A growing, laudable trend in games development recently has been for older studios to release the source-code and (sometimes) the actual media resources of their older games to their respective communities, effectively giving the fans the opportunity to adopt the game, and expand, improve and refine on the original commercial release under a freeware banner. Warzone 2100 is one such game.
Developed by now-defunct Pumpkin Studios, Warzone 2100 was a post-apocalyptic RTS ahead of its time. First released in 1999 for PC and PS1, it offered customizable units and a clever campaign structure, where you constantly expand a central base over the course of multiple missions, sending units out via dropships to handle distant encounters. It had remarkably flexible AI, too, allowing you to set standing orders for your units, like ‘retreat to repair at half health’, which went a long way to keeping favourites alive so that they might acquire veteran status.
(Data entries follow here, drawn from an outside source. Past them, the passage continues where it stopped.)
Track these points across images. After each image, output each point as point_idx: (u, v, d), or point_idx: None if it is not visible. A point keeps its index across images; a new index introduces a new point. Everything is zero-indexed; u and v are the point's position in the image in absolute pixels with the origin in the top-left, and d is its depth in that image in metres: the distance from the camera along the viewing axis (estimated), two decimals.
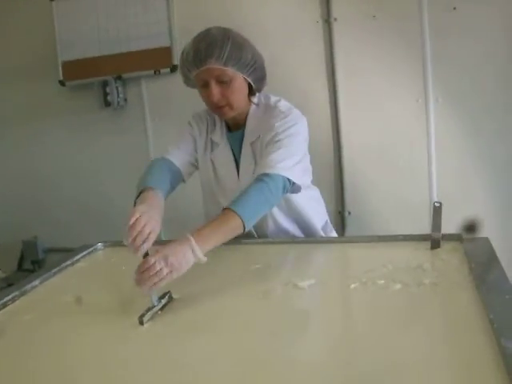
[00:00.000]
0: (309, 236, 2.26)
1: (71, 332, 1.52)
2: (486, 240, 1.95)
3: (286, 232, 2.24)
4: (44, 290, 1.93)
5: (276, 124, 2.06)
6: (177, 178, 2.21)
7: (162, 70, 3.58)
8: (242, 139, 2.17)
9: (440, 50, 3.09)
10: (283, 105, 2.15)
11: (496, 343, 1.23)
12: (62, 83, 3.82)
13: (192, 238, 1.65)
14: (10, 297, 1.81)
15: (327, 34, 3.18)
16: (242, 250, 2.12)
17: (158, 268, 1.56)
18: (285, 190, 1.99)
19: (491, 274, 1.65)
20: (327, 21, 3.17)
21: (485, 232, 1.91)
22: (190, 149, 2.26)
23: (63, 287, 1.94)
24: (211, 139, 2.26)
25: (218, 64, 1.95)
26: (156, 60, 3.59)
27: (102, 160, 3.83)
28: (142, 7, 3.57)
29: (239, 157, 2.19)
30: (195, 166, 2.29)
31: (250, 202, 1.87)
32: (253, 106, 2.17)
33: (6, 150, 4.09)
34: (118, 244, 2.34)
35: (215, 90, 1.99)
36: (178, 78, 3.55)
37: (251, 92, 2.13)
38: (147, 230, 1.66)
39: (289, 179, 1.98)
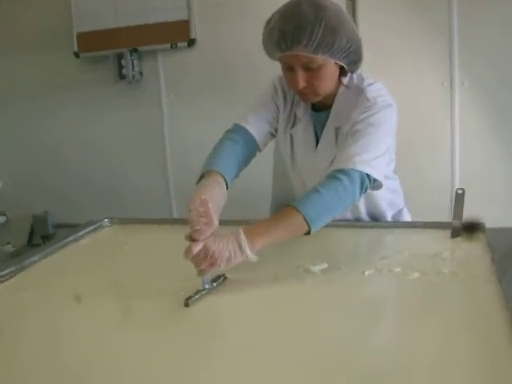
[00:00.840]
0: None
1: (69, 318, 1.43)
2: (510, 230, 1.86)
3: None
4: (42, 268, 1.82)
5: (357, 113, 1.83)
6: (251, 152, 1.97)
7: (179, 44, 3.49)
8: (326, 121, 1.95)
9: (467, 33, 2.99)
10: (372, 90, 1.87)
11: None
12: (76, 55, 3.74)
13: (242, 233, 1.50)
14: (5, 272, 1.72)
15: (351, 10, 3.06)
16: None
17: (200, 257, 1.46)
18: (363, 188, 1.73)
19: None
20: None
21: (506, 221, 1.80)
22: (271, 117, 2.01)
23: (62, 265, 1.84)
24: (295, 113, 2.01)
25: (306, 51, 1.68)
26: (173, 33, 3.50)
27: (115, 135, 3.75)
28: None
29: (320, 140, 1.97)
30: (273, 135, 2.05)
31: (318, 201, 1.63)
32: (342, 88, 1.90)
33: (18, 122, 4.02)
34: (125, 221, 2.28)
35: (301, 76, 1.75)
36: (195, 52, 3.55)
37: (342, 73, 1.86)
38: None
39: (368, 175, 1.72)
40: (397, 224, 1.98)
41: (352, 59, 1.78)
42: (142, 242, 2.05)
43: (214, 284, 1.52)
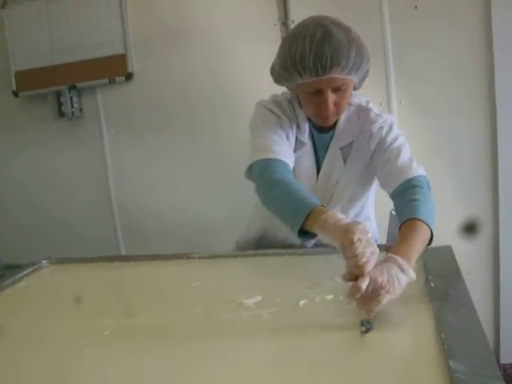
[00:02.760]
0: None
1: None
2: (449, 249, 1.85)
3: None
4: None
5: (376, 129, 1.93)
6: None
7: (117, 79, 3.46)
8: (329, 142, 1.98)
9: (402, 52, 2.99)
10: (373, 106, 2.02)
11: (445, 365, 1.15)
12: (15, 94, 3.69)
13: (399, 258, 1.44)
14: None
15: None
16: (182, 265, 2.04)
17: (368, 293, 1.36)
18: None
19: (449, 286, 1.57)
20: (285, 23, 3.07)
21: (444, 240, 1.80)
22: (287, 141, 1.95)
23: None
24: (297, 138, 1.98)
25: (342, 74, 1.71)
26: (111, 68, 3.47)
27: (57, 173, 3.70)
28: (94, 14, 3.45)
29: (322, 160, 2.00)
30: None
31: (426, 207, 1.68)
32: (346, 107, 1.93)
33: None
34: (65, 261, 2.23)
35: (330, 99, 1.76)
36: (133, 86, 3.53)
37: None
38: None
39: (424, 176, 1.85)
40: (328, 248, 1.96)
41: (365, 76, 1.86)
42: (81, 280, 2.01)
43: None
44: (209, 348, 1.34)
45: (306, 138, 1.98)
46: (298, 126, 1.98)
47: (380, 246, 1.47)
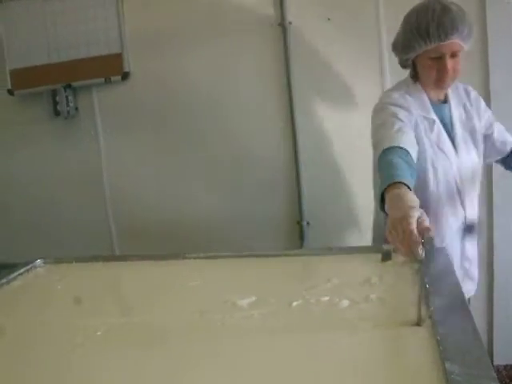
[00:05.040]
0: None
1: None
2: (444, 251, 1.86)
3: None
4: None
5: (482, 106, 2.23)
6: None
7: (113, 78, 3.44)
8: (450, 111, 2.15)
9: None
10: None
11: (441, 367, 1.14)
12: (10, 92, 3.67)
13: None
14: None
15: (282, 37, 3.06)
16: (178, 265, 2.04)
17: None
18: None
19: (444, 288, 1.56)
20: (281, 24, 3.06)
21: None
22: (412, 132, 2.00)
23: None
24: (423, 117, 2.09)
25: (460, 39, 1.94)
26: (107, 67, 3.45)
27: (51, 171, 3.67)
28: (91, 13, 3.43)
29: (452, 131, 2.12)
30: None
31: None
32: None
33: None
34: (60, 260, 2.22)
35: (450, 62, 1.97)
36: (129, 85, 3.52)
37: None
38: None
39: None
40: (326, 250, 1.96)
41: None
42: (76, 280, 2.01)
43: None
44: (200, 348, 1.34)
45: (432, 114, 2.10)
46: (418, 105, 2.09)
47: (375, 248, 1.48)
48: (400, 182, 1.59)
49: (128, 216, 3.50)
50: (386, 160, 1.75)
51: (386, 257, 1.81)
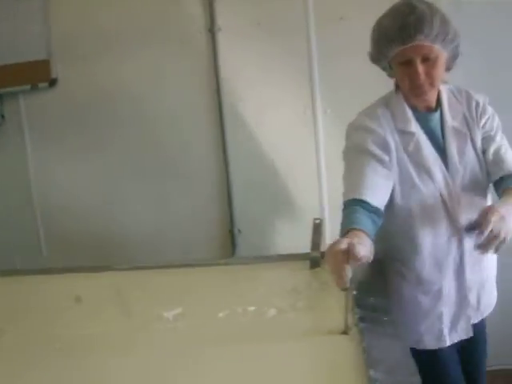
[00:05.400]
0: None
1: None
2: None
3: None
4: None
5: (482, 100, 1.95)
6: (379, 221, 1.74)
7: (40, 85, 3.36)
8: (438, 121, 1.92)
9: (327, 60, 2.99)
10: (475, 94, 1.99)
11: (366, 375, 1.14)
12: None
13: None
14: None
15: (211, 44, 3.04)
16: (103, 277, 1.98)
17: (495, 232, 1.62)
18: None
19: (372, 294, 1.57)
20: (211, 30, 3.04)
21: None
22: (385, 170, 1.83)
23: None
24: (401, 131, 1.89)
25: (427, 41, 1.75)
26: (34, 74, 3.36)
27: None
28: (18, 19, 3.35)
29: (442, 143, 1.90)
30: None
31: None
32: (442, 86, 1.92)
33: None
34: None
35: (420, 68, 1.77)
36: (57, 92, 3.44)
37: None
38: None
39: None
40: (254, 259, 1.95)
41: (455, 53, 1.84)
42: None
43: None
44: (123, 360, 1.32)
45: (412, 126, 1.90)
46: (397, 118, 1.91)
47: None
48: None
49: (58, 226, 3.42)
50: (345, 213, 1.71)
51: (314, 264, 1.80)
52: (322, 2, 2.97)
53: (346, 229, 1.57)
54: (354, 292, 1.49)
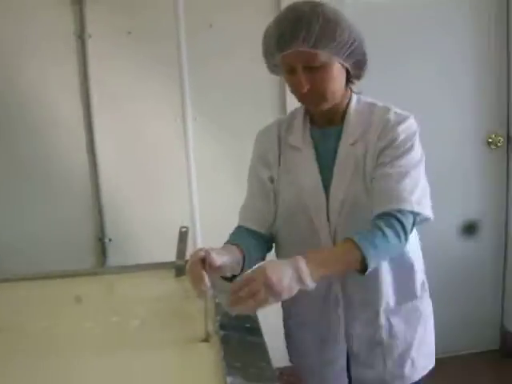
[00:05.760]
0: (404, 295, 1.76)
1: None
2: None
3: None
4: None
5: (392, 123, 1.65)
6: (265, 243, 1.75)
7: None
8: (338, 138, 1.69)
9: (197, 68, 3.03)
10: (395, 113, 1.69)
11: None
12: None
13: (303, 260, 1.38)
14: None
15: (81, 51, 3.00)
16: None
17: (255, 289, 1.32)
18: (413, 228, 1.60)
19: None
20: (81, 37, 3.00)
21: None
22: (264, 192, 1.78)
23: None
24: (289, 145, 1.75)
25: (305, 46, 1.53)
26: None
27: None
28: None
29: (331, 162, 1.68)
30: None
31: (381, 242, 1.50)
32: (354, 98, 1.71)
33: None
34: None
35: (302, 77, 1.56)
36: None
37: (348, 79, 1.68)
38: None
39: (418, 214, 1.58)
40: (121, 268, 1.96)
41: (357, 60, 1.63)
42: None
43: None
44: None
45: (299, 141, 1.75)
46: (288, 132, 1.78)
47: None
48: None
49: None
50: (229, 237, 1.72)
51: (180, 272, 1.83)
52: (191, 9, 3.01)
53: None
54: (216, 300, 1.53)
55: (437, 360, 1.83)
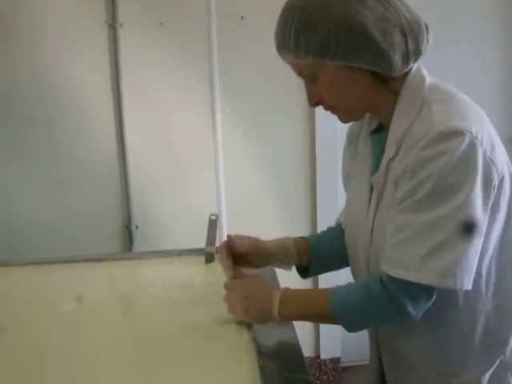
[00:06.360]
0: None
1: None
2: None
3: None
4: None
5: (411, 161, 1.23)
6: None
7: None
8: (384, 144, 1.36)
9: (227, 60, 3.06)
10: (444, 110, 1.27)
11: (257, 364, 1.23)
12: None
13: (278, 296, 1.36)
14: None
15: (112, 40, 3.03)
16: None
17: (235, 306, 1.41)
18: (419, 301, 1.26)
19: None
20: (112, 26, 3.03)
21: None
22: None
23: None
24: (356, 148, 1.53)
25: (290, 57, 1.32)
26: None
27: None
28: None
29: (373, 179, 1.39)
30: None
31: (357, 302, 1.31)
32: (401, 98, 1.33)
33: None
34: None
35: (307, 90, 1.37)
36: None
37: (380, 78, 1.31)
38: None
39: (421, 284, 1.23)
40: (151, 253, 1.99)
41: (363, 55, 1.26)
42: None
43: None
44: (29, 351, 1.34)
45: (361, 143, 1.51)
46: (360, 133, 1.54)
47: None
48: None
49: None
50: None
51: (209, 259, 1.86)
52: (223, 1, 3.04)
53: None
54: None
55: None
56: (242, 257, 1.57)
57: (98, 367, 1.28)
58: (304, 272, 1.64)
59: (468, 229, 1.15)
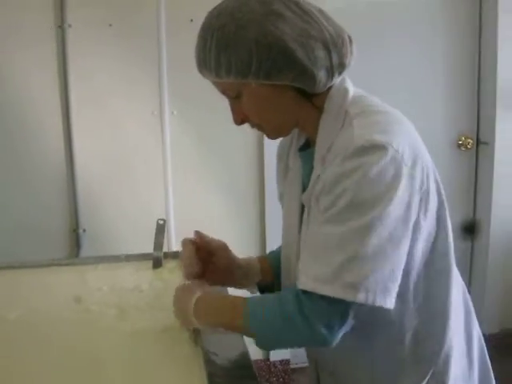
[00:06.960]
0: None
1: None
2: None
3: None
4: None
5: (329, 176, 1.20)
6: None
7: None
8: (312, 160, 1.32)
9: (177, 63, 3.06)
10: (365, 123, 1.23)
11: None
12: None
13: (193, 304, 1.34)
14: None
15: (61, 40, 3.00)
16: None
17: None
18: (338, 324, 1.18)
19: None
20: (61, 27, 3.00)
21: None
22: None
23: None
24: (287, 164, 1.50)
25: (212, 76, 1.27)
26: None
27: None
28: None
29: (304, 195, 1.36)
30: None
31: (271, 316, 1.23)
32: (325, 113, 1.29)
33: None
34: None
35: (230, 106, 1.34)
36: None
37: (306, 94, 1.27)
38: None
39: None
40: (98, 259, 1.97)
41: (285, 72, 1.21)
42: None
43: None
44: None
45: (291, 159, 1.48)
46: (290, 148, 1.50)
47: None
48: None
49: None
50: None
51: (157, 264, 1.86)
52: (173, 3, 3.05)
53: None
54: None
55: None
56: (208, 257, 1.53)
57: (42, 373, 1.28)
58: (267, 291, 1.57)
59: (384, 244, 1.13)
The modernized, fan-run version is updated to run on any modern Windows PC and sports enhanced graphics, a tuned UI, refined game-balance, full online play via a master server and even has remarkably intelligent bots for skirmish play along with full support for mods and plugins. While updated, the game might look a little primitive at first, but a shockingly solid and innovative RTS lurks just under the simplistic polygon models for anyone willing to give it a shot. It was a personal favourite back in the day, and it’s great to see it updated and still playable even now.